A senior U.S. senator has opened an inquiry into Binance seeking records on alleged transactions that funneled nearly $2 billion to Iran-linked terrorist organizations and other entities and payments that helped circumvent sanctions on Russian oil, Bloomberg said. 

In a letter to Binance co-CEO Richard Teng, Senator Richard Blumenthal requested details on the reported transactions and on alleged firings of compliance personnel who identified the activity. Blumenthal is the top Democrat on the Senate Permanent Subcommittee on Investigations, PSI. 

“The scale of the newly-revealed illicit transfers—uncaught until nearly $2 billion dollars flowed to sanctioned entities—and the unexplained firing of internal investigators call into question Binance’s compliance with American sanctions and banking laws,” Blumenthal wrote.
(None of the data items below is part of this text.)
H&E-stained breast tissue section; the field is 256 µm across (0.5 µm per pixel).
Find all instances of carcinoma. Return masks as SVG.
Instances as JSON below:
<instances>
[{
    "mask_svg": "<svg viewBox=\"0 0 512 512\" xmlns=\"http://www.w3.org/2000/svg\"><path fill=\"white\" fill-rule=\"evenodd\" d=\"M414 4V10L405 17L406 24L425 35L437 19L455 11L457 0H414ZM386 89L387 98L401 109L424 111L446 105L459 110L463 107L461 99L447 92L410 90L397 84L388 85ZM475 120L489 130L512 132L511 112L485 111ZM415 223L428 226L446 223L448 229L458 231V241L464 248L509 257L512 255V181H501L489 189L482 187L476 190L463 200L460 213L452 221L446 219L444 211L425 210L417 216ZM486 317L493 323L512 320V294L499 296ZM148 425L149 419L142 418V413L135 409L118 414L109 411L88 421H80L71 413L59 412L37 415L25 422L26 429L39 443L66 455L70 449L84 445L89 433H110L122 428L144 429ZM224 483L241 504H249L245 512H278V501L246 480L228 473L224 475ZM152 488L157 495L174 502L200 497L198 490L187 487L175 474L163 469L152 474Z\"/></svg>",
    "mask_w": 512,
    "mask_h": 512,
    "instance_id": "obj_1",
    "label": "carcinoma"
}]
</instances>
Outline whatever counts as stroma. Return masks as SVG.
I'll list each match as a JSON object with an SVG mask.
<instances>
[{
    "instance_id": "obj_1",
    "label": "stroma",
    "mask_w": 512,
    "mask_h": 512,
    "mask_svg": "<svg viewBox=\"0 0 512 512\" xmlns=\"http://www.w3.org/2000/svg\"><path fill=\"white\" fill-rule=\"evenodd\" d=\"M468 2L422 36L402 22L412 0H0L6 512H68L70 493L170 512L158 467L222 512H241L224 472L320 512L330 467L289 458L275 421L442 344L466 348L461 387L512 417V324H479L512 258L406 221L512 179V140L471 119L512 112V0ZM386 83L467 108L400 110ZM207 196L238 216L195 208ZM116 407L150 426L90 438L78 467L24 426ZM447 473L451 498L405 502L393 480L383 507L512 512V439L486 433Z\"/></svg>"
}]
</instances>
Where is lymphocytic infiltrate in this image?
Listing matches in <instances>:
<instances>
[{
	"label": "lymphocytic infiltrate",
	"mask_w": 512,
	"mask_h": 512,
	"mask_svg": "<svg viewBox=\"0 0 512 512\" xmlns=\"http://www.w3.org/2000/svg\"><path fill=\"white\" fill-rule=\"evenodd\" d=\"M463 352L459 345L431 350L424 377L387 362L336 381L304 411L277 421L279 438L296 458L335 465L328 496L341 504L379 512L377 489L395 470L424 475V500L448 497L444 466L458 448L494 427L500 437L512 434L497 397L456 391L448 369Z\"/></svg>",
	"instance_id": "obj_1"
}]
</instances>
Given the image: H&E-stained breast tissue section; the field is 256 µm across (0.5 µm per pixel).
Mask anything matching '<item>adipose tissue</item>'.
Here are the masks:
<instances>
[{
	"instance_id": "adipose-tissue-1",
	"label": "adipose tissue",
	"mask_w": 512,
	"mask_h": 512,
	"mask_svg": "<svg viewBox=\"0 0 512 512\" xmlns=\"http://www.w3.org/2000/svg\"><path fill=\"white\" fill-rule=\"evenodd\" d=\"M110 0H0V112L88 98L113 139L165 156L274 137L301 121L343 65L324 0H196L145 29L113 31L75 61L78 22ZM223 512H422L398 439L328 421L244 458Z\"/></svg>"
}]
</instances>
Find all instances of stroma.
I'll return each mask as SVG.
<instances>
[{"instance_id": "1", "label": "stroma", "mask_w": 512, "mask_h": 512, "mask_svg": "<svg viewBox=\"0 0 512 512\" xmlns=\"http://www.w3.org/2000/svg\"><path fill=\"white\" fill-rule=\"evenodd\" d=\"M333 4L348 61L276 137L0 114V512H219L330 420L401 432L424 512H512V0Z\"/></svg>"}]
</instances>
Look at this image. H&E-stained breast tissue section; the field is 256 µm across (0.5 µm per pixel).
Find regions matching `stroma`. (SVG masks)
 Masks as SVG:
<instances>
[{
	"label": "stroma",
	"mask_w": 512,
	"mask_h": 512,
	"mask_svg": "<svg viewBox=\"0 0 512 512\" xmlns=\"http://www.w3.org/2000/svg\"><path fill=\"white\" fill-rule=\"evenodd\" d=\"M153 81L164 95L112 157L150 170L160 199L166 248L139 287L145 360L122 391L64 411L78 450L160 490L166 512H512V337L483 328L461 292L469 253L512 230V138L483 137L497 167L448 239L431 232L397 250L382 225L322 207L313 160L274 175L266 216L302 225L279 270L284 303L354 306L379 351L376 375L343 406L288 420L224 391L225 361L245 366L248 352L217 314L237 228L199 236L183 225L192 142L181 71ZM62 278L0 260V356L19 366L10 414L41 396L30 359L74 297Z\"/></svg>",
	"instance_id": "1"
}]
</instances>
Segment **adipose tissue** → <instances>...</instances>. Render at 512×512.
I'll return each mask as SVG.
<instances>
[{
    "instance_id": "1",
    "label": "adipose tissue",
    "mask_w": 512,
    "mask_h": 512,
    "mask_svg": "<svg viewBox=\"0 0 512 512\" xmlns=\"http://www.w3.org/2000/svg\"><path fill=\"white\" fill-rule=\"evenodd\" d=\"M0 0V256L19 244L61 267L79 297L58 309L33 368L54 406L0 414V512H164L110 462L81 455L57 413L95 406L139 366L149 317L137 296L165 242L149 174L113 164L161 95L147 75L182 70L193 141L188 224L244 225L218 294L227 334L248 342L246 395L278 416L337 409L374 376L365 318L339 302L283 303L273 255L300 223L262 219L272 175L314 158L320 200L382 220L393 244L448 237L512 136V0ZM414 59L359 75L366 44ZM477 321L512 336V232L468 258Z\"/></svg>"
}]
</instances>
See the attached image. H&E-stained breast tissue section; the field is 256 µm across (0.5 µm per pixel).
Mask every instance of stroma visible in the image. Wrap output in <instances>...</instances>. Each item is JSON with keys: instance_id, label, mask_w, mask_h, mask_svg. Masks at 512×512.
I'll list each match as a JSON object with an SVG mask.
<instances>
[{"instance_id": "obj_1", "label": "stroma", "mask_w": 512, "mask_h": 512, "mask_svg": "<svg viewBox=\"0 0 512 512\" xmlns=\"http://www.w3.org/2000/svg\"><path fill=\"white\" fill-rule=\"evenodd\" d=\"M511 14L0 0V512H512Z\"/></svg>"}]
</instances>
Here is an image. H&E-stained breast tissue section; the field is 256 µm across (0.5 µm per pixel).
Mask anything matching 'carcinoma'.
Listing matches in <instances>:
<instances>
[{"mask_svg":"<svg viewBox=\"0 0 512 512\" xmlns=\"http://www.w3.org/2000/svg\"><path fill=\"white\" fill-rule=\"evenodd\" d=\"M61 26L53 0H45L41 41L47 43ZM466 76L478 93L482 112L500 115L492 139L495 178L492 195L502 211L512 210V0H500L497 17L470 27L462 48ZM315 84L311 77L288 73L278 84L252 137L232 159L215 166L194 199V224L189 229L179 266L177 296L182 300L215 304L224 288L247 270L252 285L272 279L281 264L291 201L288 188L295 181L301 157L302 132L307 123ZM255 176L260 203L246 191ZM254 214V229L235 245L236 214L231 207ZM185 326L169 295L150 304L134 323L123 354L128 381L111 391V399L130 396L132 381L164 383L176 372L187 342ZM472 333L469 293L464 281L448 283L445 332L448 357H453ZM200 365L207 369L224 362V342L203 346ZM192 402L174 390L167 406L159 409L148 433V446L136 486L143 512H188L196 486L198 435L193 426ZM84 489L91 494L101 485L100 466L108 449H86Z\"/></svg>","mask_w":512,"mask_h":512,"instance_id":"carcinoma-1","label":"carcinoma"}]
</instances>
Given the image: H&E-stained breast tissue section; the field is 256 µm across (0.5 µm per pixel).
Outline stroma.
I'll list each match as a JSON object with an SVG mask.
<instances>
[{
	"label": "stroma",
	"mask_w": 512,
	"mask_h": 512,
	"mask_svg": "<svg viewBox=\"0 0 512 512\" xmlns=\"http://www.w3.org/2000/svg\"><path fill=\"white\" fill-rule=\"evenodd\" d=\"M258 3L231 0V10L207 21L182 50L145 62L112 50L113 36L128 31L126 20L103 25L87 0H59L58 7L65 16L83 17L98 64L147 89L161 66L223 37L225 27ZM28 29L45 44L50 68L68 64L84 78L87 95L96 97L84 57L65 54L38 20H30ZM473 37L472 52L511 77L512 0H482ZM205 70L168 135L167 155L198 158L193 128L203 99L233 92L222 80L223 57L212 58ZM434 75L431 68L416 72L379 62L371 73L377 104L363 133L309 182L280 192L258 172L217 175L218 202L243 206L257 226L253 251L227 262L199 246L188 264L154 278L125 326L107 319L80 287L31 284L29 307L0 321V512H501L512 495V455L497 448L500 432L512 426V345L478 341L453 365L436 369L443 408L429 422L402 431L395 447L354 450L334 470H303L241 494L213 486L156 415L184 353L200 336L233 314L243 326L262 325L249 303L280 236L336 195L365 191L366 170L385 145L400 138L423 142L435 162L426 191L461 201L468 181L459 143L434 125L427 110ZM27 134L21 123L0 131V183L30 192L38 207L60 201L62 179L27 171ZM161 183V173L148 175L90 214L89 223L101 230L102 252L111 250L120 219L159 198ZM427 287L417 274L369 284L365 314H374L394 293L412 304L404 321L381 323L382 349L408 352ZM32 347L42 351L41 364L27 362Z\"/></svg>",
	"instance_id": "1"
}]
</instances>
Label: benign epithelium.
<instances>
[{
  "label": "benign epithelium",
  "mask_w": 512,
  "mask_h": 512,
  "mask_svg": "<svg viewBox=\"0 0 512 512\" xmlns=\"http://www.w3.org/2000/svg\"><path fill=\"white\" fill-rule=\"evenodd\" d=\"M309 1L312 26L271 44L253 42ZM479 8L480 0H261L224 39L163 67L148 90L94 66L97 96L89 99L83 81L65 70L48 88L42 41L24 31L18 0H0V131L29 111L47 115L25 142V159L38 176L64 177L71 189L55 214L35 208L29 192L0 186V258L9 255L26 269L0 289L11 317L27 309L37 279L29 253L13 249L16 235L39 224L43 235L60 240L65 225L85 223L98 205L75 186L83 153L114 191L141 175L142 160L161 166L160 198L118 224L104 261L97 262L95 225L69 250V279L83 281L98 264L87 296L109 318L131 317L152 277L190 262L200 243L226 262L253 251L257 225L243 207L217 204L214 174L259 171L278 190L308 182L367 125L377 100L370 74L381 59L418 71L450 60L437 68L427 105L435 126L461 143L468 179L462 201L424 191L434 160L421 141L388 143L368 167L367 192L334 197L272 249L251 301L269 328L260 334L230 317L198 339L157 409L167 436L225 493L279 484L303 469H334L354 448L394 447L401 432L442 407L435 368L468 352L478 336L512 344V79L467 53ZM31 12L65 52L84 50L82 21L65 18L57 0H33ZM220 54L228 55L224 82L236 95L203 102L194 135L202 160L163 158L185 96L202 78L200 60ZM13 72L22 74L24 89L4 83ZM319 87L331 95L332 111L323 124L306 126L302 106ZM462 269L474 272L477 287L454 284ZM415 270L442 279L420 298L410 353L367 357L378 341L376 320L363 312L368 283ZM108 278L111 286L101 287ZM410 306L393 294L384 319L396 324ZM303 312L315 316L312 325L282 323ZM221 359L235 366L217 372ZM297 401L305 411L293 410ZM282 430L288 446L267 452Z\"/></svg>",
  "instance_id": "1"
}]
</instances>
The letter cites a story by The Wall Street Journal on Binance’s alleged dismantling of an internal investigation into $1 billion sent to a network funding Iran-backed terror groups, and a report by The New York Times on the discovery by compliance staff of a Iranian network that used more than 1,500 Binance accounts and transferred approximately $1.7 billion to Iranian entities with links to terrorism, according to the report.

The news outlet that first broke the story, Fortunereported earlier this month that Binance had fired the compliance investigators who first flagged the suspicious activity. 

Blumenthal’s request comes as Binance’s political and business posture has strengthened under the Trump administration, Bloomberg said. President Donald Trump pardoned former Binance CEO and co-founder Changpeng “CZ” Zhao in October after he served four months in prison for failing to maintain an effective anti-money-laundering (AML) program. 

Binance pleaded guilty to AML failings in a 2023 settlement and agreed to pay more than $4 billion in fines.

“Binance is a repeat offender: it has long been aware that the Iranian regime and its terrorist proxies use its cryptocurrency platform as a convenient and reliable means to bypass international sanctions, anti-money laundering controls, and other banking restrictions,” Blumenthal wrote in the letter penned Tuesday.